:: DOCUMENT TEXT ::
The ones that I am familiar with, routinely get unfavourable reviews removed and get multiple positive fake reviews posted!!!
The rate at which the fake reviews are posted is phenomenal!
Oh yes. I’ve stuck with FTTC after an altnet arrived offering high speed/low price simply because they don’t pick up the phone or respond to voicemail or email. That’s my personal experience. If that’s the service when I’m trying to book an installation I don’t like to think what it will be like if I encounter a problem. There are many Trustpilot reviews of the same altnet echoing my experience. Oh, and they largely use mobile numbers. Is that normal these days? Doesn’t seem very professional.
Zzoomm’s customer service could be better, the problem is a lot of these smaller companies have their customer services being done at employees homes. They don’t have a dedicated call centre. I am not making an excuse, just saying. I think customer service is very important, and they need to improve on it. Saying that, when I got in touch with zzoomm, they were fine for me.
I have been with larger providers with far worse customer service, BT and AOL are two of them. I left BT because of their customer service, telling them to shove the service where the sun don’t shine.
I have also had to deal with Talk Tall and sky for other people and their customer services is pathetic. Vodafone is another large provider that customer service is awful.
Yes, alt networks need to sort customer service out.
My partner is with gigaclear and when she had a problem, they were great, got it sorted quckly.
Consolidation should be the answer to poor customer service. If you have 100 altnets each replicating what Openreach or VM do at a national level then it is inherently more inefficient to provide customer service and make it cos effective.
News at Ten: “A new survey from [firm that sells service X] claims that many companies need to buy [service X]”
Oh yeah, zzoomm service here have been faultless for the majority of time I have been with them. They had a problem a month after I was with them, someone cutting a trunk fibre, but since then, faultless.
Believe me, if I had a problem, I would say. they just need to get decent routers 🙂
Some of the problem too is that in a lot of cases, Alt Nets are growing so fast that a lot of their transit and public peering links are not expanding at the same rate as their customer base, often creating many bottlenecks.

:: QUESTIONS TO ANSWER ::
**A.** Count the lines in the rows below that contain the string "امور", and give only that number.
**B.** Pick up the comments on broadband customer service above at the point where they stop, and write a continuation.

[Saved entries]

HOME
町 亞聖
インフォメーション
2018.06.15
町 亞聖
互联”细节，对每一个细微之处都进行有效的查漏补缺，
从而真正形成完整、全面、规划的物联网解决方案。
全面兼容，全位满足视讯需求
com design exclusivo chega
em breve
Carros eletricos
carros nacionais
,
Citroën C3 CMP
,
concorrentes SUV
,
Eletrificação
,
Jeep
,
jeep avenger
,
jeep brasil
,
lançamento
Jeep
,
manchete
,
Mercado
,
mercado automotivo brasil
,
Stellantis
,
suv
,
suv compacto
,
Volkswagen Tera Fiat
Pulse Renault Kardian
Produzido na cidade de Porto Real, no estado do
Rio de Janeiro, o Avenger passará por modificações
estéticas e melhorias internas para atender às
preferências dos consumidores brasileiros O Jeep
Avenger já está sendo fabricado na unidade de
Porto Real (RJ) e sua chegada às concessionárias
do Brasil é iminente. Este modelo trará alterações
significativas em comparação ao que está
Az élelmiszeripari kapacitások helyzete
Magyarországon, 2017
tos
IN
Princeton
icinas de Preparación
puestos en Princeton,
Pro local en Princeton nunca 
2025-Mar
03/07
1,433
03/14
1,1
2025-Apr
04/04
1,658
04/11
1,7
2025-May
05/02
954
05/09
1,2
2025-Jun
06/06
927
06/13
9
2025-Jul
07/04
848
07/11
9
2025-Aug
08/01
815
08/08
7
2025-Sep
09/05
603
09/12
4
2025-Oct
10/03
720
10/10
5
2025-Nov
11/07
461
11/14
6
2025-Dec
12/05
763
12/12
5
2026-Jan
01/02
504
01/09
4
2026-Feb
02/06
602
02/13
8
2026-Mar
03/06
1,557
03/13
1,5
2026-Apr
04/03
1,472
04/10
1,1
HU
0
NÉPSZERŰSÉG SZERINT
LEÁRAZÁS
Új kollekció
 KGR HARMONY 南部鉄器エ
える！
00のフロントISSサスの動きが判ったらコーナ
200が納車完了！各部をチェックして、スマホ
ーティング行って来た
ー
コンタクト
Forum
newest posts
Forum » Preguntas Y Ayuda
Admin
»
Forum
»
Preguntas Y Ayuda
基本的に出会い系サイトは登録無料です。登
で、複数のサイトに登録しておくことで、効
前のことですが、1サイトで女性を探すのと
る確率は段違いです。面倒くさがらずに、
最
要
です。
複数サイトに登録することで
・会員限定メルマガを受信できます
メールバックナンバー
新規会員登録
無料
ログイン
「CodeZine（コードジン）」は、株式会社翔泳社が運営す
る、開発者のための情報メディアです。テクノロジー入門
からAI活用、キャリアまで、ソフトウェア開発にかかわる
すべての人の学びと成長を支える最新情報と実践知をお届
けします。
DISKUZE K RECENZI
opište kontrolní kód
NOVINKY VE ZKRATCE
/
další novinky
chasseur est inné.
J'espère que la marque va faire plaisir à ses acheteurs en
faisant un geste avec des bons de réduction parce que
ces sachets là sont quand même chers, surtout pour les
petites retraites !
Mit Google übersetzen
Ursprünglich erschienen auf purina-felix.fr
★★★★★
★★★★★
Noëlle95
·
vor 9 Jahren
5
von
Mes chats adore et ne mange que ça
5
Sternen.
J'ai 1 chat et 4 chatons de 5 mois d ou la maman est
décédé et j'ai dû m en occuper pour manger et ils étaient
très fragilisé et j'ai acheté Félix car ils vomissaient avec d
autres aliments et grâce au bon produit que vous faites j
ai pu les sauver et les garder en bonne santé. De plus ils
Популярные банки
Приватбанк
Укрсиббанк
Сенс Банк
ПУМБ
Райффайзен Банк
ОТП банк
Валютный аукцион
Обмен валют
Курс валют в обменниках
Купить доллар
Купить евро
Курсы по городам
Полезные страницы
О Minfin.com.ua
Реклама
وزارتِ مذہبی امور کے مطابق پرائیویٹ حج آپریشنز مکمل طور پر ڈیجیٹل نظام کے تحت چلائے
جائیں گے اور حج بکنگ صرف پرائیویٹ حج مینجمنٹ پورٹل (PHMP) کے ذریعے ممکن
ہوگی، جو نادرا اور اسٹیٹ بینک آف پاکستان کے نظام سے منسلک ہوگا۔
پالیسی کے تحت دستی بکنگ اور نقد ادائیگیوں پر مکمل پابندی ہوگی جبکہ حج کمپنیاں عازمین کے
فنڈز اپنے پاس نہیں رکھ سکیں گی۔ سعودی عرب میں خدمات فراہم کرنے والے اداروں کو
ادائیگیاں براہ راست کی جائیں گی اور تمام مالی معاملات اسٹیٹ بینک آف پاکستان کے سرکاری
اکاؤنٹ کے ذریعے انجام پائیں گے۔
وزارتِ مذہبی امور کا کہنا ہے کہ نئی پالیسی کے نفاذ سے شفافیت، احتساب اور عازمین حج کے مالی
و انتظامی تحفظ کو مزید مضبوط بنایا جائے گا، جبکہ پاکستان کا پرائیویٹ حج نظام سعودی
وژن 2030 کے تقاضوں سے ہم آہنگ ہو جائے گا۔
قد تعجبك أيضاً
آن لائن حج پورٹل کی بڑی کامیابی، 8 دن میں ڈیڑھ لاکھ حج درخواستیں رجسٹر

:: RESPONSES PER TASK ::
**A.** 2

**B.**
Another common approach is that Alt Nets will host their own SpeedTest.net server, which will often be served (as Speedtest.net favours servers with lowest ping) which can often skew results making consumers think they have better speeds that their ISP is actually capable of. Full gig speeds back to an Alt Nets core is practically useless if their peering is not up to the job.
Is congested transit and peering really that common? Letting transit congest breaches contracts and attracts additional charges, LINX and others charge if public peering congests. LINX charge double the cost of the congested port to incentivise upgrades. Transit providers charge by the Mbps per month and contracts are pretty punitive on this.
I know there’s been the odd case of it from very small ISPs that don’t own their own access networks and the odd case of low customer altnets but if this is a regular thing it’s insane.
If you’re going by PeeringDB it’s not reliable for this. ISPs hit a certain size they start to qualify for CDN cache nodes on-net and private peering. Using more transit may also make sense in the short-medium term, and there may not be any choice due to peering policies. Public peering capacity or lack of it doesn’t mean a network edge is congested.
The first ISP I had an account with, Pavilion in Brighton, had a single 2Mbps Megastream as their backhaul to Demon when they started. I was a customer of theirs from 1994.